Свои пожитки несут с собою,
бремя всей жизни, все прожитое.
Плетутся рядом, держась за полы,
дети, которых лишили школы.
Спокойна местность, но знают люди
что где-то битва, ревут орудья.
Младших забрали
в первом отборе,
а кто постарше —
в профилакторий.
Тот, кто умеет, прочтет таблицу,
ее воткнули прямо в пшеницу.
И так спокойно, вдаль, друг за другом,
они шагают лесом и лугом,
в немом восторге глядят повсюду,
как будто верят такому чуду,
что тут на смену годам мученья
придет к ним радость и возрожденье.
Вдруг стали, смотрят застывшим взглядом
над рощей пламя… Пахнуло смрадом.
Окаменели… Что это, боже?
Прошел от страха мороз по коже.
Тут крикнул кто-то:
«Стойте, ни шагу,
людей сжигают
здесь, как бумагу!»…
Но подошел тут
патруль солдатский
и человек с ним
в одежде штатской,
с виду приятный,
глядит не хмуро:
«Верьте! Ведь мы же
несем культуру.
Людям, живущим в двадцатом веке,
можно ль так думать о человеке?
Можно ли бросить живых в могилу,
употребляя так гнусно силу?
Кто же поверит в такие басни?
Вы оглянитесь,
где тут опасность?
Ручей струится,
цветы сияют…
Горят лохмотья,
тряпки сжигают.
А запах этот
вам показался.
Неужто кто-то
тут испугался?»
— Наш страх напрасный, — люди сказали,
смерть ждет нас в тюрьмах или в подвале
в камерах тесных,
где мрак годами,
на эшафоте,
в угрюмой яме.
Он прав, все это нам объясняя,
картина смерти
совсем другая.
Серые стены, везде засовы,
угрюмый сумрак, замки, оковы,
страшная кара за преступленье…
Приговор смертный и исполненье.
Но умереть здесь, среди пшеницы,
где солнце греет, порхают птицы,
за то, за то лишь жизни лишиться,
что ты не немцем посмел родиться?
Кому тут польза от нашей смерти,
детей ли наших?.. Нет, нет, не верьте!
Пойдемте смело!
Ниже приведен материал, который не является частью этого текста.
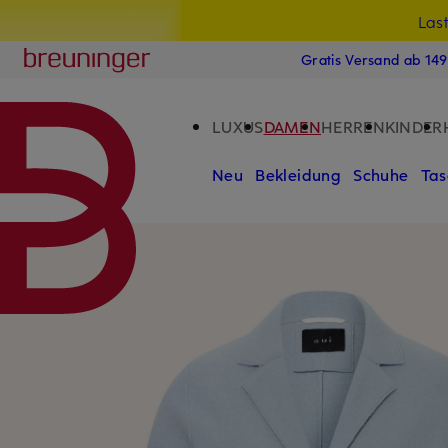
Las
15
ZUM HAUPTINHALT ÜBERSPRINGEN
ZUM SUCHFELD ÜBERSPRINGE
Breuninger
Gratis Versand ab 14
LUXUS
DAMEN
HERREN
KINDER
Neu
Bekleidung
Schuhe
Tas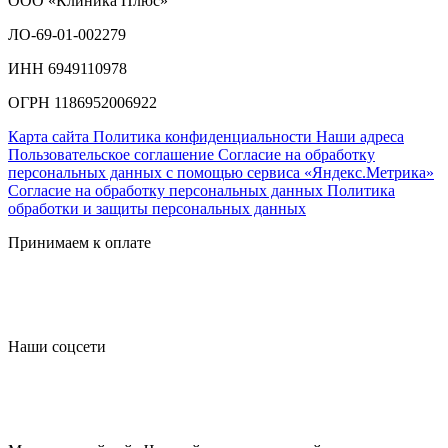
ООО «Клиника Плюс»
ЛО-69-01-002279
ИНН 6949110978
ОГРН 1186952006922
Карта сайта
Политика конфиденциальности
Наши адреса
Пользовательское соглашение
Согласие на обработку
персональных данных с помощью сервиса «Яндекс.Метрика»
Согласие на обработку персональных данных
Политика
обработки и защиты персональных данных
Принимаем к оплате
Наши соцсети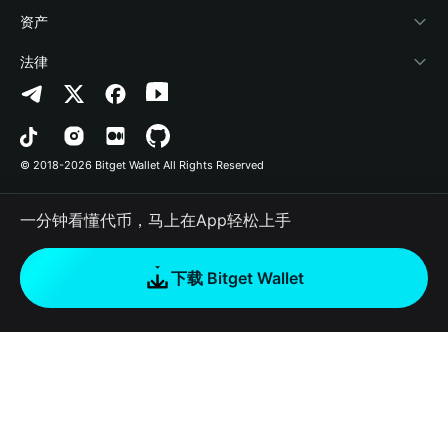
帮助中心
Crypto Swap API
Bitget Wallet Pay
安全防护技术
快捷买币
资产
联系我们
山寨季指数
合作上架
授权检测
Arbitrum
法律
品牌资源
预测市场
合约检测
Avalanche
隐私协议
工作机会
DApp
批量转账
Bitcoin
用户使用协议
© 2018-2026 Bitget Wallet All Rights Reserved
官方渠道验证
交易
BNB Chain
风险披露
一分钟看懂代币，马上在App轻松上手
RWA
Polygon
如何购买加密货币
下载 Bitget Wallet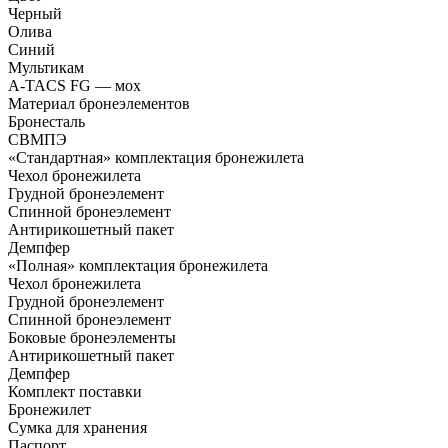
Черный
Олива
Синий
Мультикам
A-TACS FG — мох
Материал бронеэлементов
Бронесталь
СВМПЭ
«Стандартная» комплектация бронежилета
Чехол бронежилета
Грудной бронеэлемент
Спинной бронеэлемент
Антирикошетный пакет
Демпфер
«Полная» комплектация бронежилета
Чехол бронежилета
Грудной бронеэлемент
Спинной бронеэлемент
Боковые бронеэлементы
Антирикошетный пакет
Демпфер
Комплект поставки
Бронежилет
Сумка для хранения
Паспорт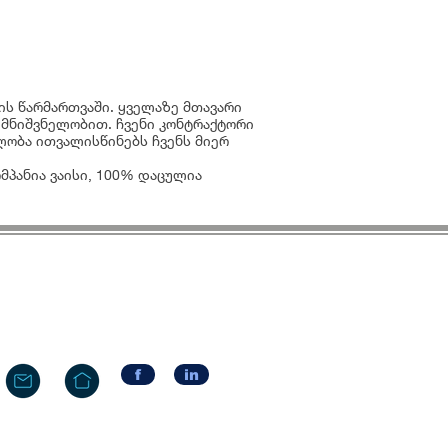
ის წარმართვაში. ყველაზე მთავარი
ი მნიშვნელობით. ჩვენი კონტრაქტორი
ობა ითვალისწინებს ჩვენს მიერ
მპანია ვაისი, 100% დაცულია
f
in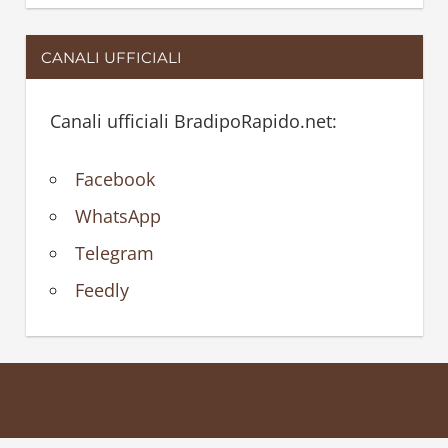
CANALI UFFICIALI
Canali ufficiali BradipoRapido.net:
Facebook
WhatsApp
Telegram
Feedly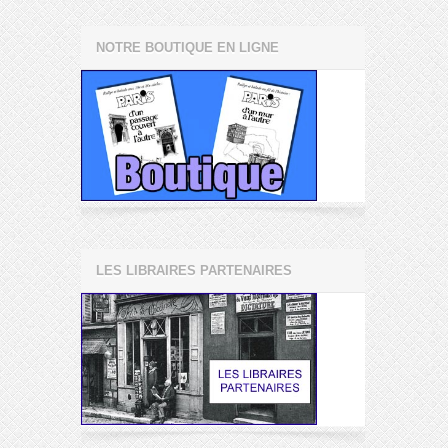
NOTRE BOUTIQUE EN LIGNE
LES LIBRAIRES PARTENAIRES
Чего вы стали?
И зашагали…
Мимо посева,
крестьянской хаты,
зеленой руты,
душистой мяты
идут ясным лугом
ручью навстречу.
Летают осы, трубит кузнечик,
слышны удары земного ритма,
земля сияет, солнцем омыта.
За ними тоже евреи, братья,
зондеркоманда… Легко узнать их.
Парни маршируют,
слышно их пенье,
на плечах вязанки —
хворост и поленья.
Что может быть плохого в пенье?
И что опасного в полене?
Кто смотрит
в сомненье?
А для чего машина эта?
То Красного Креста карета.
Нам Красный Крест несет подмогу.
Ушиб, должно быть, кто-то ногу,
ослаб под ношею походной.
Крест этот — знак международный.
Крест этот — помощь, врач, больница,
А вам везде плохое мнится!
Вдруг голос:
— Обманули вас,
в карете этой
возят газ…
Смертельный газ…
Смертельный газ…
Уносит эхо в лес от нас —
и звук погас.
А люди тропкой в полях шагают,
куда — не знают.
Солнышко светит,
птички летают,
играют дети,
цветы срывают.
Идут, а если б не захотели?
Погнали бы силой.
Идут, не зная
ужасной цели.
— Что-то теперь дома? — шепчет Зося.